Lundi 7 mars 2011, nombreux étaient les Iraniens à ne pas avoir assisté à la diffusion du premier épisode. Et contrairement aux inquiétudes de la présidente du projet Aladin, à l'origine de cette initiative, ce n’est pas à cause des fréquences parasites régulièrement envoyées par le gouvernement iranien pour brouiller toute chaine satellitaire indésirable. «
Pars TV n’est pas du tout suivie en Iran », affirme Shirine, étudiante de 26 ans qui n’était même pas au courant de la diffusion de Shoah. «
Cette chaine est trop politisée, et partisane du Shah d’Iran. Elle ne rassemble pas plus de quelques milliers de téléspectateurs dans le pays ». Ainsi, la jeune habitante des quartiers aisés du nord de Téhéran explique que pour s’évader du difficile quotidien iranien, beaucoup de foyers se réfugient dans les nouvelles chaines iraniennes familiales diffusant séries et émissions de téléréalité. Depuis près d’un an, les Iraniens n’ont d’yeux que pour
Farsi One, chaîne basée à Dubaï et doublant en persan « Prison Break » et « How I met your mother » ou Mano TV, basée à Londres, et diffusant les versions iraniennes de « La nouvelle Star » ou « Top chef », malgré les interdictions officielles de posséder une antenne satellite en Iran.
EN IRAN, LA 2ème COMMUNAUTÉ JUIVE AU MOYEN ORIENT Dès lors, les Iraniens sont-ils condamnés à rester dans l’ignorance et croire sur parole les violentes diatribes de leur président ? Shirin éclate de rire : «
Ahmadinejad lance tant de nouvelles sottises chaque jour que celle concernant l’Holocauste est déjà oubliée. D’autre part, même si les Iraniens ne sont pas d’accord avec les actions de l’État israélien, ils n’ont rien contre les Juifs. Il existe d’ailleurs en Iran la seconde communauté juive au Moyen-Orient ». En juillet 2008, Rahim Mashaei, premier Conseiller d’Ahmadinejad, s’est attiré la foudre des ayatollahs en annonçant que l’Iran était l’ami du “peuple américain et du peuple israélien”. Terré au fond de son magasin d’électronique du sud Téhéran, bien plus populaire, Reza, 27 ans, n’a pas eu vent non plus de la diffusion de Shoah, mais nous promet de pallier ce manque dès qu’il le pourra. Car en plus de son métier de vendeur importateur de matériel informatique, Reza revêt également la casquette de chauffeur de taxi collectif pour subvenir aux besoins de sa famille.
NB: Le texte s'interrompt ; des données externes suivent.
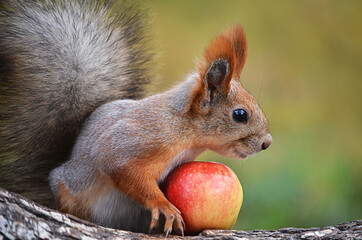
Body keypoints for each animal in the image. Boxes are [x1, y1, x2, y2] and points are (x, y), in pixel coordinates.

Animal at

En effet, depuis que le président iranien a décidé de supprimer les aides gouvernementales sur les produits de première nécessité (essence, électricité, pain…), les fins de mois sont assez compliquées. «
Le peuple n’a pas le temps de s’attarder à ce genre de programmes », explique-t-il. «
Et de toute façon, il ne sait même pas ce qu’est l’Holocauste ».
UNE DISTANCE IRRÉDUCTIBLE Depuis sa plus tendre enfance, Reza est confrontée à la diffusion en boucle par la télévision d’État d’images de crimes perpétrés par l’armée israélienne à Gaza. Durant toute sa scolarité, les instituteurs lui ont répété que toute personne qui n’était pas musulmane chiite était « différente ». «
Tout ceci provoque entre nous une distance difficilement réparable », soupire le taxi-vendeur.
RÉÉCRITURE Pour répondre aux accusations d’antisémitisme contre l’État iranien, la télévision officielle iranienne a diffusé en septembre 2007, tous les lundis pendant six mois, "Virage à degré zéro". Cette série, la plus chère jamais diffusée en Iran, passionnant des milliers de téléspectateurs à travers le pays, évoquait le génocide juif pendant la seconde guerre mondiale. Racontant l’histoire d’amour entre une jeune Française juive et un Irano-Palestinien, elle relatait l’épisode de la Seconde guerre mondiale durant lequel des diplomates iraniens en service en Europe ont offert près d’un millier de passeports iraniens aux juifs d’Europe pour fuir le nazisme.